Je me demande ce qu’ont dû ressentir les victimes, écrasées, torturées par des bourreaux ignares, incultes, stupides…
J’imagine que jusqu’au bout elles se sont demandées pourquoipour quoi fairepourquoi moi ? Pourquoi cette souffrance ?
Ils sont morts sans comprendre.

Les hommes et les femmes qui ont subit cette tyrannie sont sans doute morts sans comprendre qu’un homme ou une femme  à qui on donne le pouvoir sur un autre homme ou une autre femme puisse faire ça

 

Tout ce qui a été fait ici bas a été fait par goût du pouvoir.
Celui de régner en maître absolu, de faire le pire et après le pire, pire encore.
Le plus médiocre, le plus vil des humains transformé en Dieux.
Car voilà que tout devient possible : ne plus forcer, ne plus travailler, ne plus craindre rien ni personne : le pouvoir total sur sa propre vie et celle des autres.
Ils étaient peu nombreux, oui, mais armés. Et drôlement motivés.
Enragés comme les humains savent l’être.
Les tortures ont été conduites tant par des hommes que par des femmes ou des enfants. Des enfants. Parfois leurs propres enfants.
Séparés très jeunes de leurs parents, élevés dans des camps sans aucun sens moral, ils sont devenus des monstres.
Une gifle donnée à son propre enfant était sanctionné par la peine de mort.
Des matons âgés de dix ans torturaient joyeusement leurs aînés. Ils étaient les plus cruels…

C’était le Cambodge en 1975. C’était il y à peine plus de quarante ans

 

C’est toujours la même histoire.
Rien de nouveau, d’insurmontable.

■ VOTRE OBJECTIF:
Reproduisez sans rien changer le passage de l'extrait sur le Cambodge qui commence par les mots contenant « Les hommes et » et se termine par « goût du pouvoir. ».

■ MATÉRIEL FOURNI:
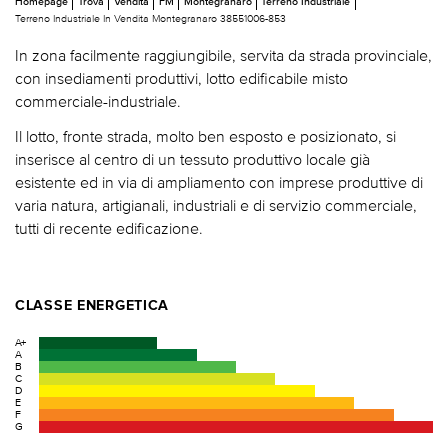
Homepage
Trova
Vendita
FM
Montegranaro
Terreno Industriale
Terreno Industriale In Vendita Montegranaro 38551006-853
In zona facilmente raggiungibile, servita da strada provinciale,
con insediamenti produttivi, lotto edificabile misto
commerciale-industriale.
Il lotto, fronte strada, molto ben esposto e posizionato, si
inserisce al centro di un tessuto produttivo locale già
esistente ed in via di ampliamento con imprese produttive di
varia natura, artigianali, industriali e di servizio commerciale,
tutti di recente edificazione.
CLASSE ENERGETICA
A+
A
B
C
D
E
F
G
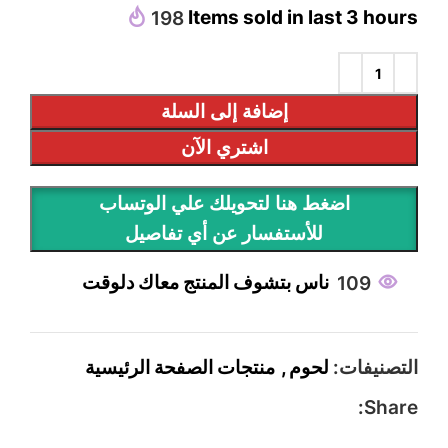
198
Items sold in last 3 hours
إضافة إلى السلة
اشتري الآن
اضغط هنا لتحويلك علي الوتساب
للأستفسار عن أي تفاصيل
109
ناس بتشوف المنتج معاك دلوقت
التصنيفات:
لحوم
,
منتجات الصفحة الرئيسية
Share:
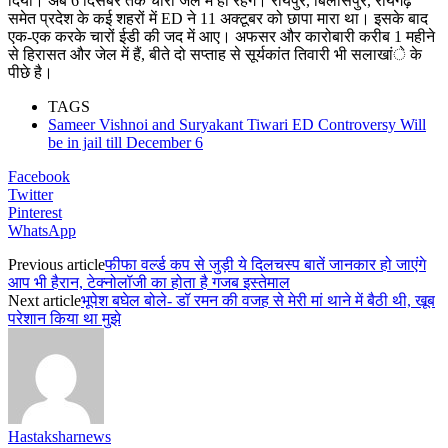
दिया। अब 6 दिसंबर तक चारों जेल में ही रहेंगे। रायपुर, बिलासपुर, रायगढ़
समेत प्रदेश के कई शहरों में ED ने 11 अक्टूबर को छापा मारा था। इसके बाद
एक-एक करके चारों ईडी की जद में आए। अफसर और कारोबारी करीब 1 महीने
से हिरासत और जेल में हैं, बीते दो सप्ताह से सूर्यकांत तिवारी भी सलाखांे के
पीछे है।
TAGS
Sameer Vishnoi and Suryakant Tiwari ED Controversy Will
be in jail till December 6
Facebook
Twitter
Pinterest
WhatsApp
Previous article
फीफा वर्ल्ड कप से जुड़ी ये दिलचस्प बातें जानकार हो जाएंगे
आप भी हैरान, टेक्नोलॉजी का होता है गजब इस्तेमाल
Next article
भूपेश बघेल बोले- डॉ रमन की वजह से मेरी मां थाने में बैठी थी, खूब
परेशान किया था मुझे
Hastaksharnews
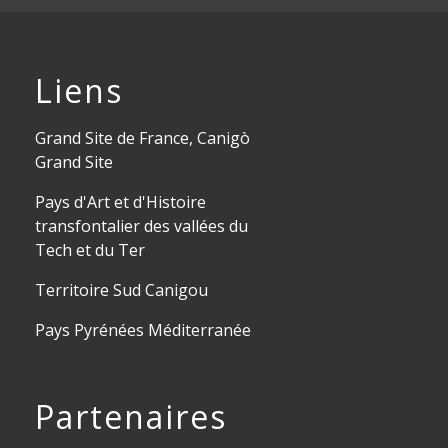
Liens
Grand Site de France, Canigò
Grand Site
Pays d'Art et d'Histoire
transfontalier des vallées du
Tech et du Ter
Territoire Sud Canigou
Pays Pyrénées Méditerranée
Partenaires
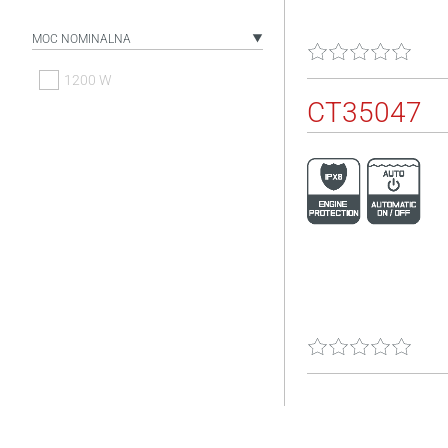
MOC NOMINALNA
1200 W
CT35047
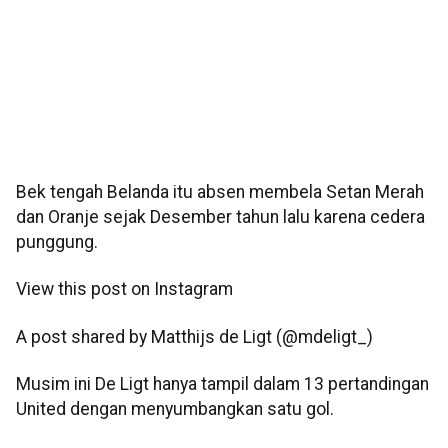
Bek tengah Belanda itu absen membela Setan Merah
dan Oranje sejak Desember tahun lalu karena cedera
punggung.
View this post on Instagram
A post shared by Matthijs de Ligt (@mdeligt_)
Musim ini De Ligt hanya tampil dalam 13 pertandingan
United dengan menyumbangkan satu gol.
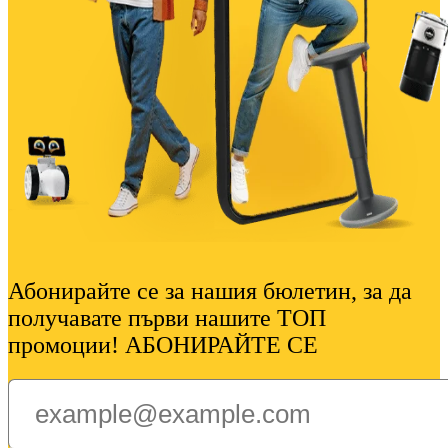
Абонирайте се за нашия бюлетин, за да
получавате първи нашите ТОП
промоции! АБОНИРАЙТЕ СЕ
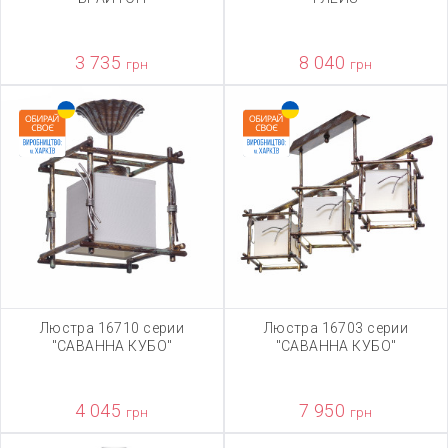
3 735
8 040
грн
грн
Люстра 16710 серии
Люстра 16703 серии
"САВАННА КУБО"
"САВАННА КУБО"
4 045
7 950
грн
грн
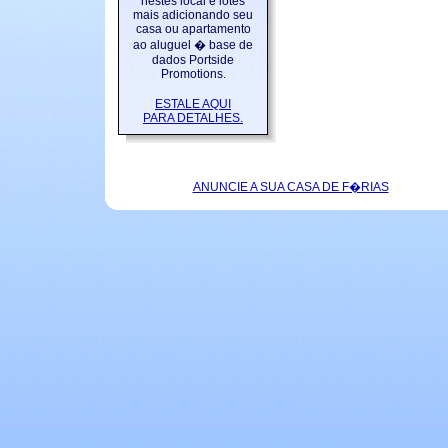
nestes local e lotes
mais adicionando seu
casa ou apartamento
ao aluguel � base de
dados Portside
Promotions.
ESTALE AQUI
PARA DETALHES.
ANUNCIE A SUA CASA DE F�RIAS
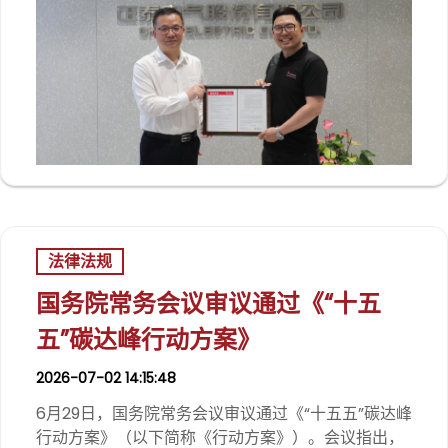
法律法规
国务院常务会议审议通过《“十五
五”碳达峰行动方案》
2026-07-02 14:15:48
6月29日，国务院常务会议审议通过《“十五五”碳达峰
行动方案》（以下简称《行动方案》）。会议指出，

■ RÉPONSE ATTENDUE:
Les hommes et les femmes qui ont subit cette tyrannie sont sans doute morts sans comprendre qu’un homme ou une femme  à qui on donne le pouvoir sur un autre homme ou une autre femme puisse faire ça

 

Tout ce qui a été fait ici bas a été fait par goût du pouvoir.